» THE TASK:
Copy out the part of the Wellesley neighborhood text starting at "Don’t move to" and ending at "without a car.".

Wellesly Hills, has all the charm, and high repute of Wellesley proper, but it also boasts such conveniences as its own commuter rail station, a big organic grocery store, and an historical library with comfy window seats. Wellesley Hills' numerous parks, reservoirs and country clubs are populated by designer-donning high-end stroller pushers and club swingers who enjoy the town's suburban conveniences but also its close proximity to DowntownBoston.
Wellesley, Boston Data : Neighborhoods & Travel – Score out of 100
Wellesley, Boston Reviews
a town with a college, not a college town
Quiet, charming, and very Main Street, USA. There actually is a “Main Street” (well, Central Street) with most of the restaurants and shops, where you’re bound to see packs of middle-school kids in soccer uniforms and moms with double strollers. Wellesley is a WASPy, family-centric town, no doubt about it. The public schools are widely considered some of the best in the Boston area.
Don’t move to Wellesley if you’re looking for excitement. Despite having multiple college campuses the town is still pretty sleepy. Over the past year the town seems to have woken up and realized it was close to Boston, with local favorites Upper Crust (pizza) and J.P. Licks (ice cream) both opening stores on Central St. The town is still “damp,” though, meaning no liquor stores or bars except for on the college campuses. The commuter rail is close by, but the nearest T (subway) stop is inaccessible without a car.

» DATA UNDER STUDY:

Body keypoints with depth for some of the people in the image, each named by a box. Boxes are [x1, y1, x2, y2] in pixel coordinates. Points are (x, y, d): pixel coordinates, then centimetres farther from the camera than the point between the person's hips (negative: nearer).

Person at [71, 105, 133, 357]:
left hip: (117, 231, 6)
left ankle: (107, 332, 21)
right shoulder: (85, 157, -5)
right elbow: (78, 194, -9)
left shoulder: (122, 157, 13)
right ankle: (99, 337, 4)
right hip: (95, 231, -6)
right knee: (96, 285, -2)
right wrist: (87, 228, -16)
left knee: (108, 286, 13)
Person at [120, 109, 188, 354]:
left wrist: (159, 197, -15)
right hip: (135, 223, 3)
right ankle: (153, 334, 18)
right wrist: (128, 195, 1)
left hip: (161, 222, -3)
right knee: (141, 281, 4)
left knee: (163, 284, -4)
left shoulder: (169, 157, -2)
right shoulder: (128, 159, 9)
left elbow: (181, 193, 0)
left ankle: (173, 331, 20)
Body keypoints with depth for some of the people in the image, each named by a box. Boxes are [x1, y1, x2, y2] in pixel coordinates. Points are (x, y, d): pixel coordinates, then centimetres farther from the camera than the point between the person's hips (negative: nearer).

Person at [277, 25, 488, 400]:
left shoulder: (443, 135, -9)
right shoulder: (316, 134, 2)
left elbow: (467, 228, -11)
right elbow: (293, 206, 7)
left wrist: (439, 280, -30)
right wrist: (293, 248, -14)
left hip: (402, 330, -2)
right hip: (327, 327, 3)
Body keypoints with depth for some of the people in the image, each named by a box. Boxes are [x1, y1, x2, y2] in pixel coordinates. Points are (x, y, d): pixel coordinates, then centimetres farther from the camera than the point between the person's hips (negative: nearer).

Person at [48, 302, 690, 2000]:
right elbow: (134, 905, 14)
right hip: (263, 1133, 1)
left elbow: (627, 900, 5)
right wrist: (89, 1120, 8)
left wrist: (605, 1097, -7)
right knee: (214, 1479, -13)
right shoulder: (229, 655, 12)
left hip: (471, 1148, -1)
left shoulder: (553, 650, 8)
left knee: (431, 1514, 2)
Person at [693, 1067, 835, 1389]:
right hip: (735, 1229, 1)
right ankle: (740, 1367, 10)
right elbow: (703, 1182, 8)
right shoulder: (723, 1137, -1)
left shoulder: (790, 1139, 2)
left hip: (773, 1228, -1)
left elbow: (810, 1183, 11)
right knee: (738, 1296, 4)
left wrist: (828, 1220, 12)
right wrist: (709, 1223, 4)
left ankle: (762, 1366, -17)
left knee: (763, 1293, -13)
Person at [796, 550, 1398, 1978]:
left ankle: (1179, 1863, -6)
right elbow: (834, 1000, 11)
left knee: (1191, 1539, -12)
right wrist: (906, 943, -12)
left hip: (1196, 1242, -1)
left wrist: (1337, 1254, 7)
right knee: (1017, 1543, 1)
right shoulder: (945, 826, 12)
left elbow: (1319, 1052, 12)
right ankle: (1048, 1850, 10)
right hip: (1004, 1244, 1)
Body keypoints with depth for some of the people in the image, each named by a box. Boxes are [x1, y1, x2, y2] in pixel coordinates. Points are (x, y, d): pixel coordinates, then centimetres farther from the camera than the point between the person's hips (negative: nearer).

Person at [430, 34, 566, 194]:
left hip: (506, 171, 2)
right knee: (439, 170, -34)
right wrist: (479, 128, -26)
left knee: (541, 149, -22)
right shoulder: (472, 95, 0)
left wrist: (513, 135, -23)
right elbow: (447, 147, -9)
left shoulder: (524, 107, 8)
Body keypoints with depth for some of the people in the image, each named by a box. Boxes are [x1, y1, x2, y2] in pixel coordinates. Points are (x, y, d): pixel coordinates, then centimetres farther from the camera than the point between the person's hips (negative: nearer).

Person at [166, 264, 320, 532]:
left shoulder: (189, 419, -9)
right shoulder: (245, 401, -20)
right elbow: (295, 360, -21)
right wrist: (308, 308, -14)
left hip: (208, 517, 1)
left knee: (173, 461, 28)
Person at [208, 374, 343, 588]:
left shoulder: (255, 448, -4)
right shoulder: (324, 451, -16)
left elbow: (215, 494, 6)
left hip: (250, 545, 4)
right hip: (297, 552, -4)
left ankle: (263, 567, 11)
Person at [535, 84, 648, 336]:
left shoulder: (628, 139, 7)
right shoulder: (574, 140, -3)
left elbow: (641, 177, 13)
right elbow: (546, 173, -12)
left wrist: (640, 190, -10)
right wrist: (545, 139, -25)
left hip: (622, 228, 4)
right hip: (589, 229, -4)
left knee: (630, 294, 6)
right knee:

» FINISHED EXERCISE:
Don’t move to Wellesley if you’re looking for excitement. Despite having multiple college campuses the town is still pretty sleepy. Over the past year the town seems to have woken up and realized it was close to Boston, with local favorites Upper Crust (pizza) and J.P. Licks (ice cream) both opening stores on Central St. The town is still “damp,” though, meaning no liquor stores or bars except for on the college campuses. The commuter rail is close by, but the nearest T (subway) stop is inaccessible without a car.